:: Task to complete ::
Render as a numbered list the lines of the entries that begin with the line containing "初夢宝くじ 2024年1月19日(金曜日)抽選" and end with the line containing "初夢宝くじ 2013年1月10日(木曜日)抽選", both included, and leave out any blank lines.

:: Data extracts ::
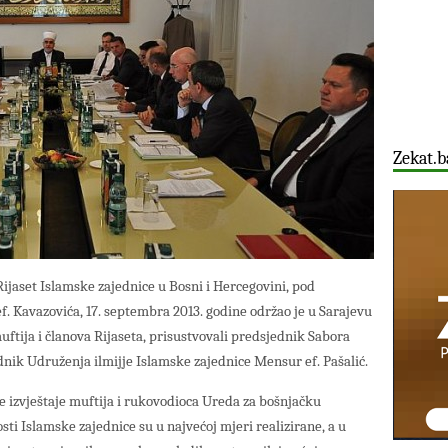
Zekat.b
ijaset Islamske zajednice u Bosni i Hercegovini, pod
. Kavazovića, 17. septembra 2013. godine održao je u Sarajevu
uftija i članova Rijaseta, prisustvovali predsjednik Sabora
ednik Udruženja ilmijje Islamske zajednice Mensur ef. Pašalić.
e izvještaje muftija i rukovodioca Ureda za bošnjačku
ti Islamske zajednice su u najvećoj mjeri realizirane, a u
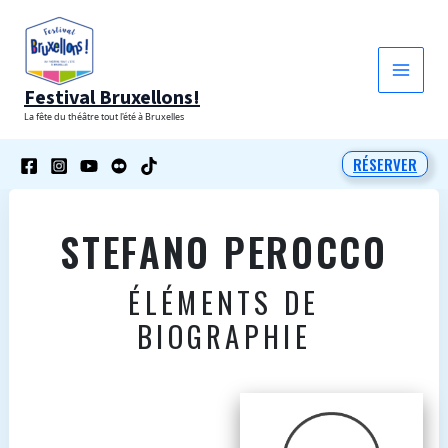
Aller
au
contenu
Festival Bruxellons!
La fête du théâtre tout l'été à Bruxelles
RÉSERVER
STEFANO PEROCCO
ÉLÉMENTS DE
BIOGRAPHIE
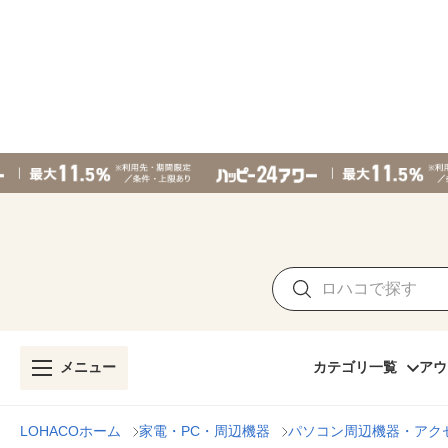
メニュー
カテゴリ一覧
アウ
LOHACOホーム
家電・PC・周辺機器
パソコン周辺機器・アク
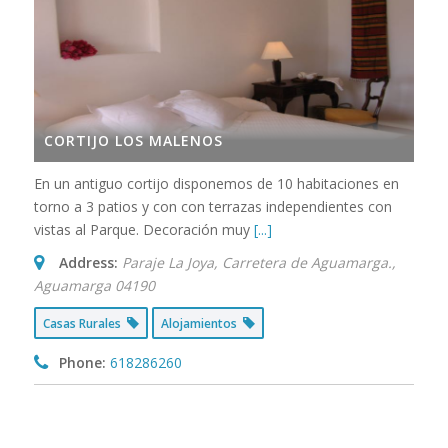
CORTIJO LOS MALENOS
En un antiguo cortijo disponemos de 10 habitaciones en
torno a 3 patios y con con terrazas independientes con
vistas al Parque. Decoración muy
[...]
Address:
Paraje La Joya, Carretera de Aguamarga.
,
Aguamarga
04190
Casas Rurales
Alojamientos
Phone:
618286260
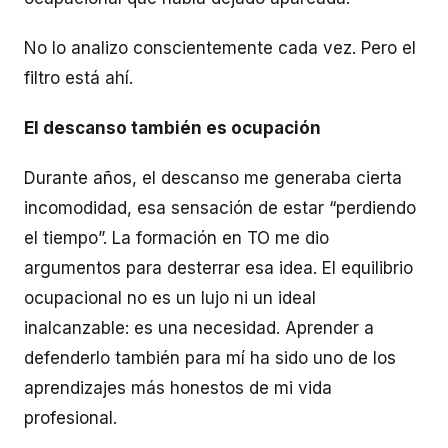
No lo analizo conscientemente cada vez. Pero el
filtro está ahí.
El descanso también es ocupación
Durante años, el descanso me generaba cierta
incomodidad, esa sensación de estar “perdiendo
el tiempo”. La formación en TO me dio
argumentos para desterrar esa idea. El equilibrio
ocupacional no es un lujo ni un ideal
inalcanzable: es una necesidad. Aprender a
defenderlo también para mí ha sido uno de los
aprendizajes más honestos de mi vida
profesional.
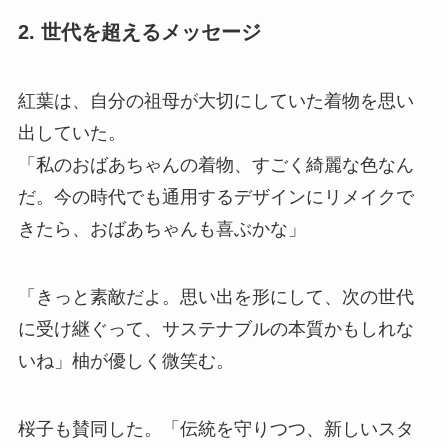
2.
世代を超えるメッセージ
紅葉は、自分の祖母が大切にしていた着物を思い
出していた。
「私のおばあちゃんの着物、すごく綺麗な色なん
だ。今の時代でも通用するデザインにリメイクで
きたら、おばあちゃんも喜ぶかな」
「きっと素敵だよ。思い出を形にして、次の世代
に受け継ぐって、サステナブルの本質かもしれな
いね」柚が優しく微笑む。
桜子も賛同した。「伝統を守りつつ、新しいスタ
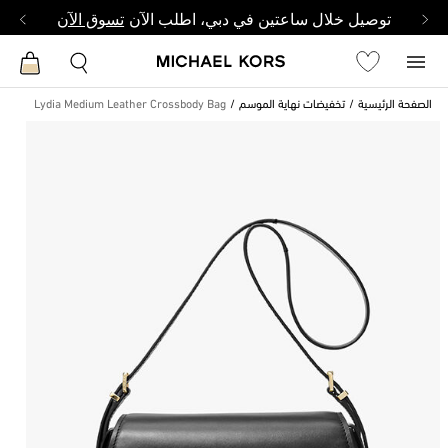
توصيل خلال ساعتين في دبي، اطلب الآن
تسوق الآن
الصفحة الرئيسية
تخفيضات نهاية الموسم
Lydia Medium Leather Crossbody Bag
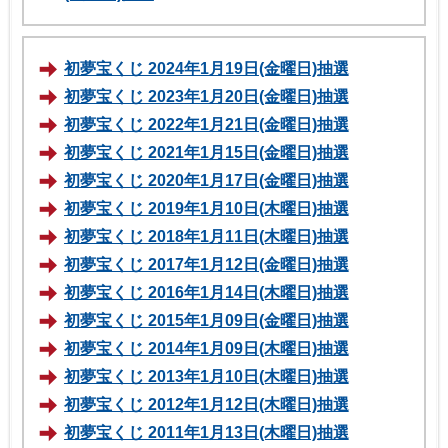
初夢宝くじ 2024年1月19日(金曜日)抽選
初夢宝くじ 2023年1月20日(金曜日)抽選
初夢宝くじ 2022年1月21日(金曜日)抽選
初夢宝くじ 2021年1月15日(金曜日)抽選
初夢宝くじ 2020年1月17日(金曜日)抽選
初夢宝くじ 2019年1月10日(木曜日)抽選
初夢宝くじ 2018年1月11日(木曜日)抽選
初夢宝くじ 2017年1月12日(金曜日)抽選
初夢宝くじ 2016年1月14日(木曜日)抽選
初夢宝くじ 2015年1月09日(金曜日)抽選
初夢宝くじ 2014年1月09日(木曜日)抽選
初夢宝くじ 2013年1月10日(木曜日)抽選
初夢宝くじ 2012年1月12日(木曜日)抽選
初夢宝くじ 2011年1月13日(木曜日)抽選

:: Final answer ::
1. 初夢宝くじ 2024年1月19日(金曜日)抽選
2. 初夢宝くじ 2023年1月20日(金曜日)抽選
3. 初夢宝くじ 2022年1月21日(金曜日)抽選
4. 初夢宝くじ 2021年1月15日(金曜日)抽選
5. 初夢宝くじ 2020年1月17日(金曜日)抽選
6. 初夢宝くじ 2019年1月10日(木曜日)抽選
7. 初夢宝くじ 2018年1月11日(木曜日)抽選
8. 初夢宝くじ 2017年1月12日(金曜日)抽選
9. 初夢宝くじ 2016年1月14日(木曜日)抽選
10. 初夢宝くじ 2015年1月09日(金曜日)抽選
11. 初夢宝くじ 2014年1月09日(木曜日)抽選
12. 初夢宝くじ 2013年1月10日(木曜日)抽選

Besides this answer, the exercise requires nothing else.